Source text:
Experimental Design and Results
We conducted controlled laboratory experiments to test our hypotheses. Subjects took on the role of a retailer and played the inventory allocation game as described in section 3. We developed three treatments, one for each allocation mechanism. Anticipating high heterogeneity in order strategies at the individual subject level (which we ad hoc explore in section 5), we used a within subjects experimental design to reduce results noise. A within‐subject design generates observations of how orders vary across treatments while controlling for individual attributes, allowing for more powerful econometric techniques. The major weakness of within‐subject design is the potential for order effects across treatments (Charness et al. 2012). We attempt to control for this by varying the sequence of treatments across sessions. We also provide controls for the treatment sequence in our statistical analysis (see section 4.2, where it is shown that order effects are not significant). Considering our research question and context, demand effects (i.e., subjects interpreting the experimenter's intentions) are not a major concern.

Required work:
Can you condense the paragraph beginning "We conducted controlled laboratory experiments" from the experimental design passage above into a short bulleted list that keeps its main facts?

Entries supplied:
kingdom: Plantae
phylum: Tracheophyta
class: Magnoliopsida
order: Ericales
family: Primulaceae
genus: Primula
==
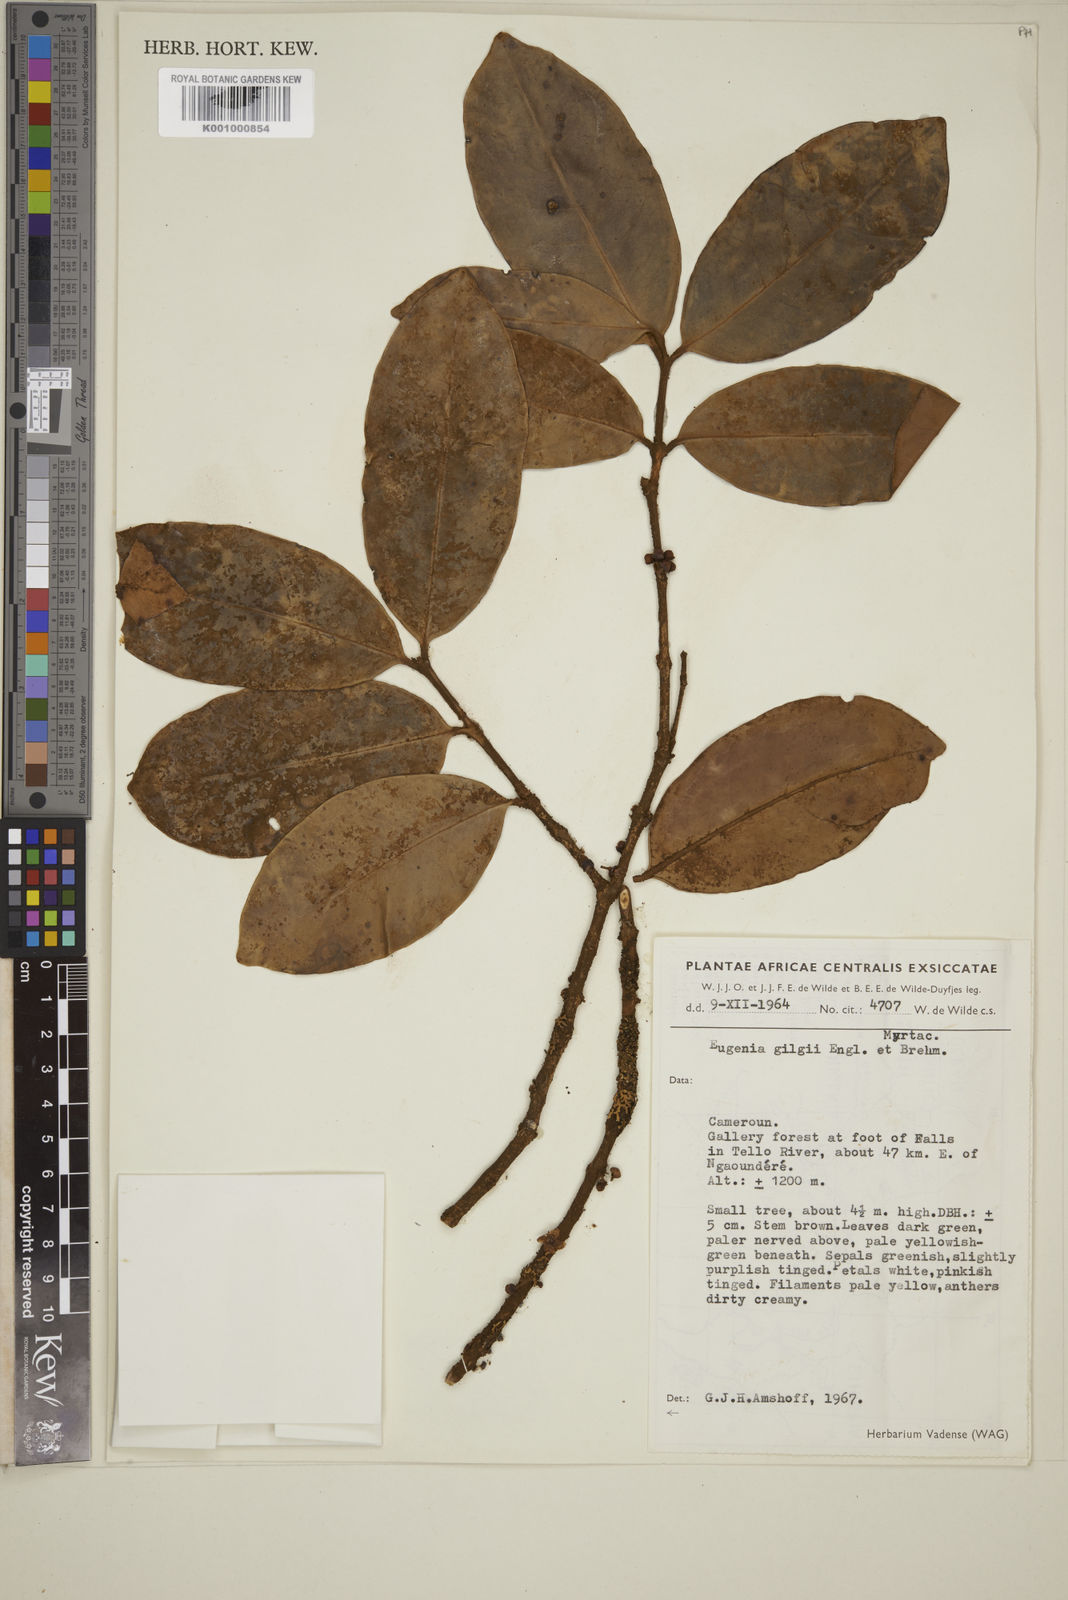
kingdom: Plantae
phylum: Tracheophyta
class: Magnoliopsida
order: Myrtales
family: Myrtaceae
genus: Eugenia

Solution to the problem:
- Controlled lab experiments tested the hypotheses; subjects acted as retailers in the inventory allocation game from section 3.
- There were three treatments, one per allocation mechanism.
- A within-subjects design was used to cut noise from expected individual differences in order strategies. It controls for individual attributes and allows stronger econometric methods.
- Its main weakness, order effects across treatments, was addressed by varying treatment sequence across sessions and controlling for sequence in the analysis, where order effects proved not significant.
- Demand effects were not considered a major concern.